Только к 3.00 часам ночи закончился допрос. Виктор от пережитых потрясений еле держался на ногах.
- В камеру его, желательно в одиночку, - приказал следователь вошедшему сержанту, а следователю-милиционеру тихо добавил. – Отец его – Захаров Иван Егорович, партийный работник, лучше застраховаться от эксцессов, что с ним таким в камере могут сделать.

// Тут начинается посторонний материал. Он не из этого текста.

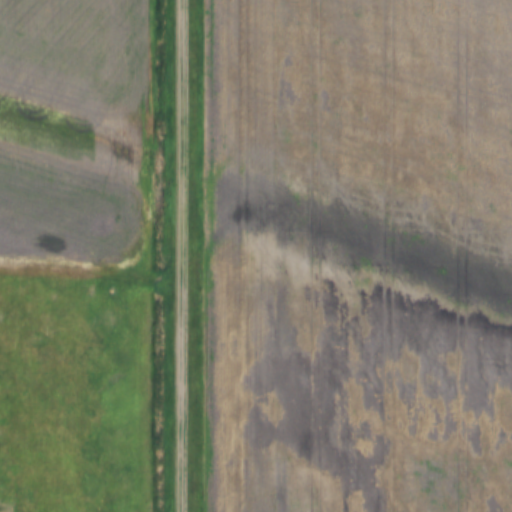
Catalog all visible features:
road: (188, 256)
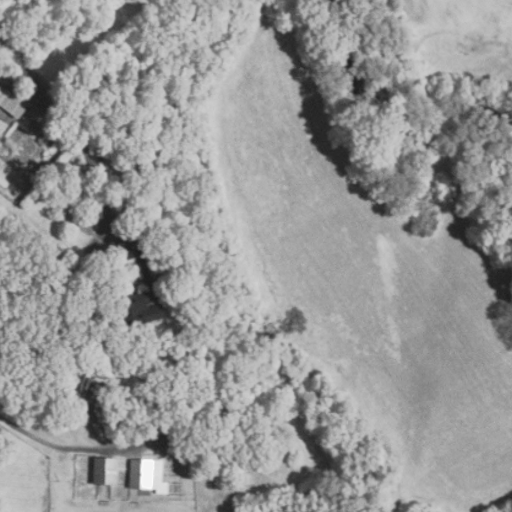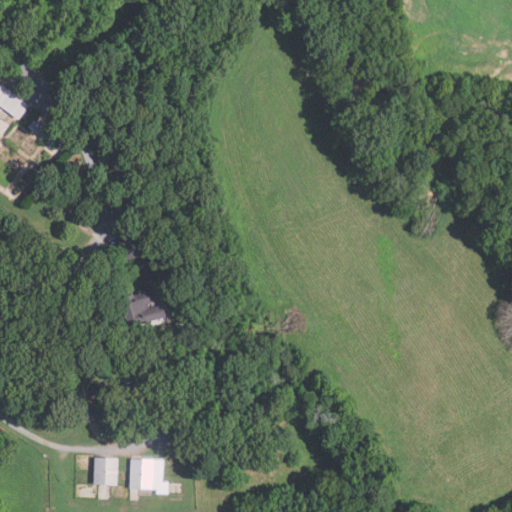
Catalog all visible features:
building: (12, 102)
building: (10, 103)
road: (47, 112)
building: (32, 127)
building: (46, 138)
road: (96, 255)
building: (143, 285)
building: (136, 289)
building: (185, 360)
building: (161, 366)
road: (178, 427)
building: (263, 455)
building: (265, 455)
building: (103, 472)
building: (145, 476)
building: (147, 476)
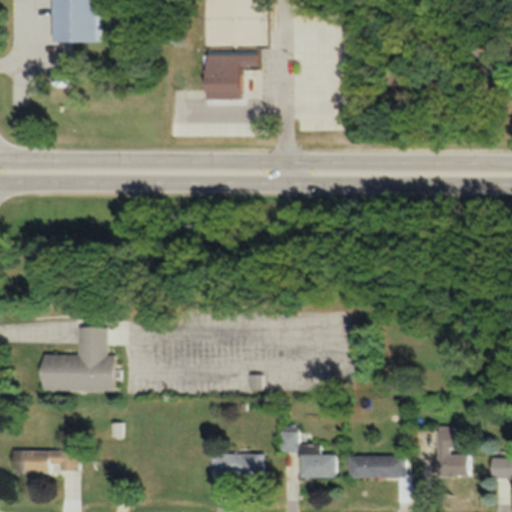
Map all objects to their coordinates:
building: (81, 20)
road: (464, 37)
building: (233, 72)
road: (280, 90)
road: (255, 159)
road: (255, 179)
building: (87, 363)
building: (119, 429)
building: (294, 439)
building: (453, 451)
building: (49, 460)
building: (322, 461)
building: (243, 463)
building: (381, 465)
building: (502, 466)
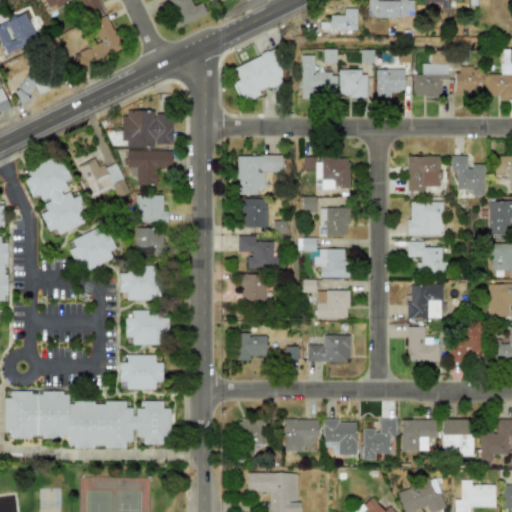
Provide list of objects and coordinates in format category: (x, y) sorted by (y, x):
building: (431, 1)
road: (292, 3)
building: (74, 4)
building: (74, 5)
building: (388, 8)
building: (183, 10)
building: (183, 11)
building: (341, 21)
building: (15, 33)
building: (15, 33)
road: (147, 35)
building: (97, 44)
building: (98, 45)
road: (154, 75)
building: (256, 75)
building: (429, 76)
building: (501, 77)
building: (313, 79)
building: (467, 80)
building: (387, 82)
building: (351, 83)
building: (29, 87)
building: (2, 103)
building: (2, 103)
road: (357, 127)
building: (146, 128)
building: (503, 168)
road: (4, 170)
building: (328, 171)
building: (253, 172)
building: (421, 172)
building: (466, 175)
building: (100, 178)
building: (53, 197)
road: (18, 198)
building: (148, 209)
building: (252, 212)
building: (498, 216)
building: (424, 218)
building: (333, 220)
building: (147, 240)
building: (91, 249)
building: (256, 253)
building: (499, 256)
road: (375, 257)
building: (424, 257)
building: (324, 258)
building: (2, 262)
building: (2, 263)
road: (203, 280)
road: (27, 283)
building: (137, 283)
building: (250, 287)
building: (498, 299)
building: (423, 301)
building: (330, 304)
road: (61, 318)
road: (94, 319)
building: (145, 327)
building: (464, 340)
building: (249, 346)
building: (419, 346)
building: (503, 348)
building: (328, 349)
road: (19, 351)
building: (289, 353)
building: (139, 372)
road: (13, 378)
road: (357, 386)
building: (82, 420)
building: (249, 431)
building: (250, 432)
building: (414, 433)
building: (297, 434)
building: (298, 434)
building: (414, 434)
building: (337, 436)
building: (338, 436)
building: (454, 436)
building: (454, 437)
building: (376, 438)
building: (376, 439)
building: (493, 439)
building: (494, 440)
park: (94, 484)
building: (274, 489)
building: (274, 489)
building: (505, 495)
building: (419, 496)
building: (420, 496)
building: (472, 496)
building: (472, 496)
building: (505, 496)
park: (48, 500)
park: (95, 501)
park: (126, 501)
building: (370, 507)
building: (370, 507)
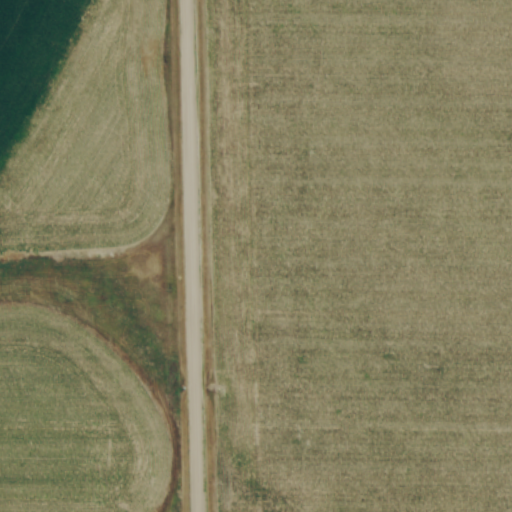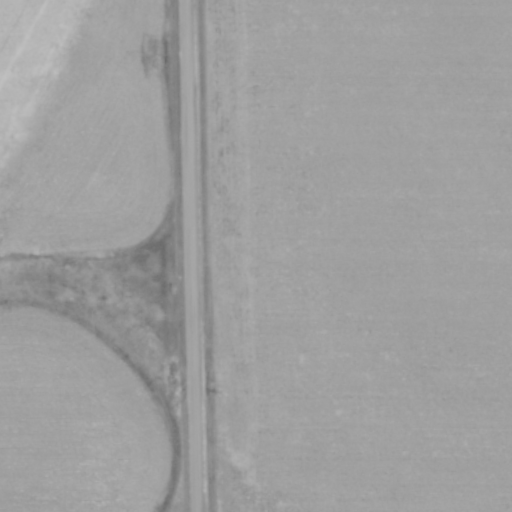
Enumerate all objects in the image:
road: (192, 256)
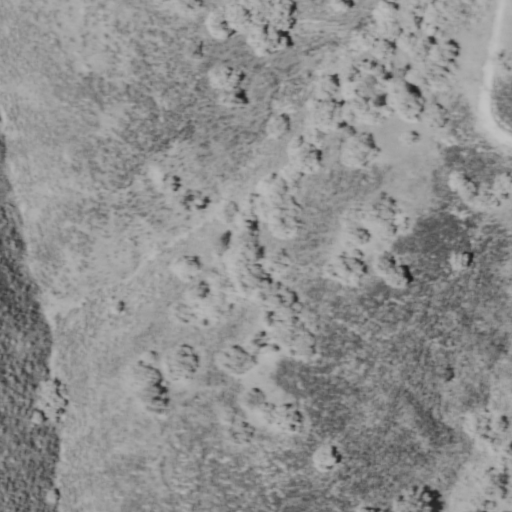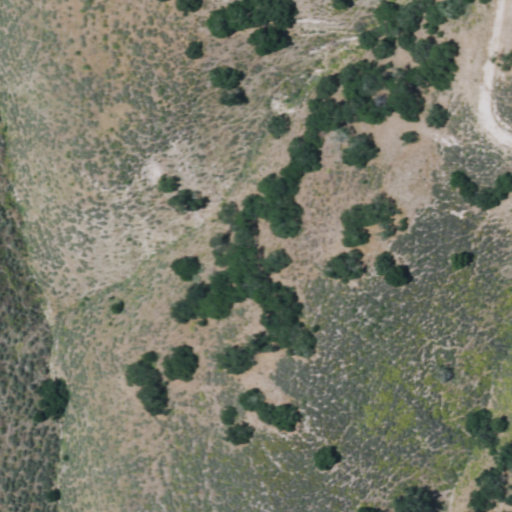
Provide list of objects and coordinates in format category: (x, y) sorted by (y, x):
road: (493, 69)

«Наконец-то всё закончилось, - с облегчением подумал Виктор. – Скорее в камеру - спать, спать, спать».
В дежурной части с его рук взяли отпечатки всех пальцев и ладони, намазав их предварительно черной краской. Милиционеры не спешили, это еще отняло почти час. Наконец, сержанты, дежурившие по КПЗ, посовещавшись, решили:
- В пятую его, там один указник.
И сержант, который привел Виктора от следователя, сказал ему:
- Пошли на хату. Извини, брателла, одиночки свободной нет. Привыкай, теперь будет всё общее: и камера, и туалет.
- Главное, чтоб не была общей задница, - с ухмылкой добавил второй сержант – здоровый детина с резиновой дубинкой в руках.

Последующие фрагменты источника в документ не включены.